Mas quando Teófilo escreve «… a Idade Média foi o período da história mais profundamente poético e talvez o último em que a humanidade foi criadora» a influência de Hegel pode estar a informá-lo pois a Reforma religiosa seria aquela revolução em que a liberdade se tornaria consciente e as manifestações do espírito tomariam novas formas.
É do testemunho vivo do escritor, Gomes Monteiro, que se pode saber como ele, nunca desistiu de escrever com a idade e já com perto de 80 anos, pretendia ainda escrever uma “História Filosófica de Portugal” e a projectava com mais de 15 volumes para a sua edição. A sua capacidade de trabalhar e os seus sonhos tornavam-no visionário de um futuro que nem um jovem imaginaria tão imenso! Tinha sido notável investigador sempre muito determinado e assim permaneceu fiel a si mesmo até ao fim da vida.
Como fora sempre republicano militante, esta é a seu ver, a solução para a decadência nacional. Assim o vê Machado Pires, pois encontra na República o desfecho para os problemas da pátria, mas considerando a política como ciência positiva, pela educação do povo, «formando o espírito crítico, fazendo circular ideias, provocando o conflito de opiniões (…) em suma: incompatibilidade entre realeza e civilização». O mesmo autor também concorda com a visão hegeliana de Teófilo quanto às revoluções, como marcha dialéctica da História e esta seria inevitável com os sintomas que encontra no caso português: «miséria pública e decadência geral da nação, (…) congestão do capital nas mãos fraudulentas dos banqueiros, (…) alcances nas repartições de estado, fugas de funcionários, uma alucinação de indignidade» e a par disto estava a sua veia anti clerical e a ideia de que a «apatia» era o grande mal que permitia a decadência e desagregação nacional. Por isso toda a sua luta pela educação do povo, a busca de uma nacionalidade que foi buscar primeiramente à raça moçárabe, tese que não teve êxito e depois a uma Lusitânia que se reúne com a tradição romana.
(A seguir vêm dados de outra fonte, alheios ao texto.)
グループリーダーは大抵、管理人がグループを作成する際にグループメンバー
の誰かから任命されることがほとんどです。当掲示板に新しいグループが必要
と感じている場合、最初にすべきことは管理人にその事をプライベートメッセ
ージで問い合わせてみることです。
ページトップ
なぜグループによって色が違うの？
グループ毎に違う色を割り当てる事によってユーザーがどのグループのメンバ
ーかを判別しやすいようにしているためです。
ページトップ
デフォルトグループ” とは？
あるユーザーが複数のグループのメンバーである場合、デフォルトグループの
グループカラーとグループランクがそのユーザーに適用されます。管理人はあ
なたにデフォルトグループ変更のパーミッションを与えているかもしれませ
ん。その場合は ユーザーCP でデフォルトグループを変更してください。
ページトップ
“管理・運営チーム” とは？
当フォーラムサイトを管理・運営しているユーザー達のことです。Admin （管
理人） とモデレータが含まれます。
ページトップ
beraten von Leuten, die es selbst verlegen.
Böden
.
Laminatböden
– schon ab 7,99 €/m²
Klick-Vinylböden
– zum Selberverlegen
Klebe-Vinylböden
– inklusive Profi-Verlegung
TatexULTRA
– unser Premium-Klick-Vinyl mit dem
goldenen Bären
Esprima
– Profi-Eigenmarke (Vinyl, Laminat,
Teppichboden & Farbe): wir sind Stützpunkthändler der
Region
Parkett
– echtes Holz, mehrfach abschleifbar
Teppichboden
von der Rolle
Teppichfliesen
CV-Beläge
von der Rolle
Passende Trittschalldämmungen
Não admira pois que, em 1910, com 67 anos, seja convidado para Presidente do Governo Provisório, tendo sido mais tarde eleito para o mais alto cargo da Nação, o de Presidente da República! Foi substituir Manuel de Arriaga, seu amigo e Açoriano como ele que, tristemente desiludido com o rumo que a política tomava, desistia do cargo. Fora poeta, sonhador, lutara por uma causa que o apaixonara mas a dura realidade levou Manuel de Arriaga a uma solução em que obedecia mais ao coração e à dignidade e o afastamento da política tomou uma dimensão ética.